Verständnisfragen:
1. An welchem Tag wurde der Kinofilm „Deep Blue“ laut dem Urteilsauszug in den deutschen Kinos erstaufgeführt?
2. Bearbeite im Urteilsauszug den Teil, der mit den Worten „Ein Kinofilm kann“ beginnt und mit „2011 wird zurückgewiesen.“ schließt, und gib ihn mit „Fernsehserie“ anstelle von „Fernsehproduktion“ wieder.
3. Erkläre anhand des Urteilsauszugs, weshalb sich ein Großteil des Bildmaterials von „Unsere Erde“ auch in der Fernsehserie „Planet Erde“ findet.

Vorliegender Auszug:
_ _ _ _ _

Gericht OVG Berlin-Brandenburg 6. Senat Entscheidungsdatum 05.06.2013
Aktenzeichen OVG 6 B 13.12 ECLI
Dokumententyp Urteil Verfahrensgang -
Normen § 30 Abs 1 Nr 4 FFG 2004, § 30 Abs 6 FFG 2004, § 73 Abs 1 S 1 FFG 2010, § 48 VwVfG, § 49 VwVfG

Leitsatz

Ein Kinofilm kann durch Ausstrahlung einer Fernsehproduktion grundsätzlich nur dann ausgewertet werden, wenn der Kinofilm bei der Herstellung der anderen Produktion bereits existierte.

Tenor

Die Berufung der Beklagten gegen das Urteil des Verwaltungsgerichts Berlin vom 22. November 2011 wird zurückgewiesen.

Die Beklagte trägt die Kosten des Berufungsverfahrens.

Das Urteil ist wegen der Kosten vorläufig vollstreckbar. Die Beklagte kann die Vollstreckung durch Sicherheitsleistung in Höhe des Vollstreckungsbetrages abwenden, wenn nicht die Klägerin vor der Vollstreckung Sicherheit in gleicher Höhe leistet.

Die Revision wird zugelassen.

Tatbestand

Die Klägerin wendet sich gegen die Aufhebung eines Bescheides, mit dem die Auszahlung ihr zuerkannter Referenzfilmfördermittel bewilligt worden war, sowie gegen die Rückforderung der ausgezahlten Fördermittel.

Die Klägerin produzierte gemeinsam mit der BBC Worldwide Limited (BBCW), einer 100%igen Tochter der British Broadcasting Cooperation (BBC), auf der Grundlage eines im Dezember 2002 geschlossenen Koproduktionsvertrages den Kinofilm „Deep Blue”. Dieser Film beruht auf der zuvor produzierten, in Großbritannien bereits im September 2001 ausgestrahlten Fernsehserie der BBC „The Blue Planet” bzw. „Unser blauer Planet“ und verwendet Naturaufnahmen, die die BBC Natural History Unit (BBC NHU) für die TV-Serie erstellt hatte; ausweislich Nr. 1.1 des Koproduktionsvertrages besteht der Film zu 75 % – 85 % aus Bildern, die bereits in der Serie verwandt wurden. Die Serie wurde erstmals ab 8. Juli 2003 in der ARD ausgestrahlt. Der Kinofilm wurde am 29. Januar 2004 in den deutschen Kinos erstaufgeführt. Ab dem 2. März 2004 wurde die Fernsehserie erneut in verschiedenen unverschlüsselten Fernsehprogrammen ausgestrahlt.

Am 11. Januar 2005 schlossen die Klägerin und die BBCW einen Koproduktionsvertrag über die Herstellung des Dokumentarfilms „Planet Earth - The Movie” – später „Unsere Erde“. Gleichzeitig plante die BBC die Herstellung einer Fernsehserie „Planet Earth” bzw. „Planet Erde“. Zur Herstellung von Kinofilm und Fernsehserie erstellte die BBC NHU einen gemeinsamen Bilderpool, 70 % des in dem Kinofilm verwandten Bildmaterials des Films findet sich auch in der Serie. Die Fernsehserie wurde bereits im Februar 2006 in Großbritannien erstausgestrahlt, der Kinofilm wurde nach Angaben des Geschäftsführers der Klägerin im Mai 2007 fertiggestellt.

_ _ _ _ _

Erfasste Daten:
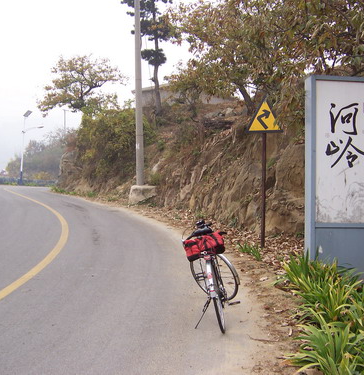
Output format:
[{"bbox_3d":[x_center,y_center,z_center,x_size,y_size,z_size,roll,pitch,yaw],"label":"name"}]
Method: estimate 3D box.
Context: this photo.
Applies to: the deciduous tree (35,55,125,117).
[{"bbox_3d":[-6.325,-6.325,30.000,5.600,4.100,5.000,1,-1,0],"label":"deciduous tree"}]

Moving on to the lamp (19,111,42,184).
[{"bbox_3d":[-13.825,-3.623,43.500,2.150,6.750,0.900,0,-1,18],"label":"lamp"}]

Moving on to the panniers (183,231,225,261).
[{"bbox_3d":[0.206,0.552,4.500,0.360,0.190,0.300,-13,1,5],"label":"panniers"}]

_ _ _ _ _

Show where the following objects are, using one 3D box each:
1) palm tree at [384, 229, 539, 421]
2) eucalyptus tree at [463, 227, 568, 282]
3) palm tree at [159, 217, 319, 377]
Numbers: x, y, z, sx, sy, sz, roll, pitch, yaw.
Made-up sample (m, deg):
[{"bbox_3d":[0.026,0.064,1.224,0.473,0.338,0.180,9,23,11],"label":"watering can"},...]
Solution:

_ _ _ _ _

Gelöste Aufgaben:
1. Am 29. Januar 2004.

2.
Ein Kinofilm kann durch Ausstrahlung einer Fernsehserie grundsätzlich nur dann ausgewertet werden, wenn der Kinofilm bei der Herstellung der anderen Produktion bereits existierte.

Tenor

Die Berufung der Beklagten gegen das Urteil des Verwaltungsgerichts Berlin vom 22. November 2011 wird zurückgewiesen.

3. Die BBC NHU erstellte für die Herstellung des Kinofilms und der Fernsehserie einen gemeinsamen Bilderpool. Deshalb findet sich 70 % des im Kinofilm verwandten Bildmaterials auch in der Serie.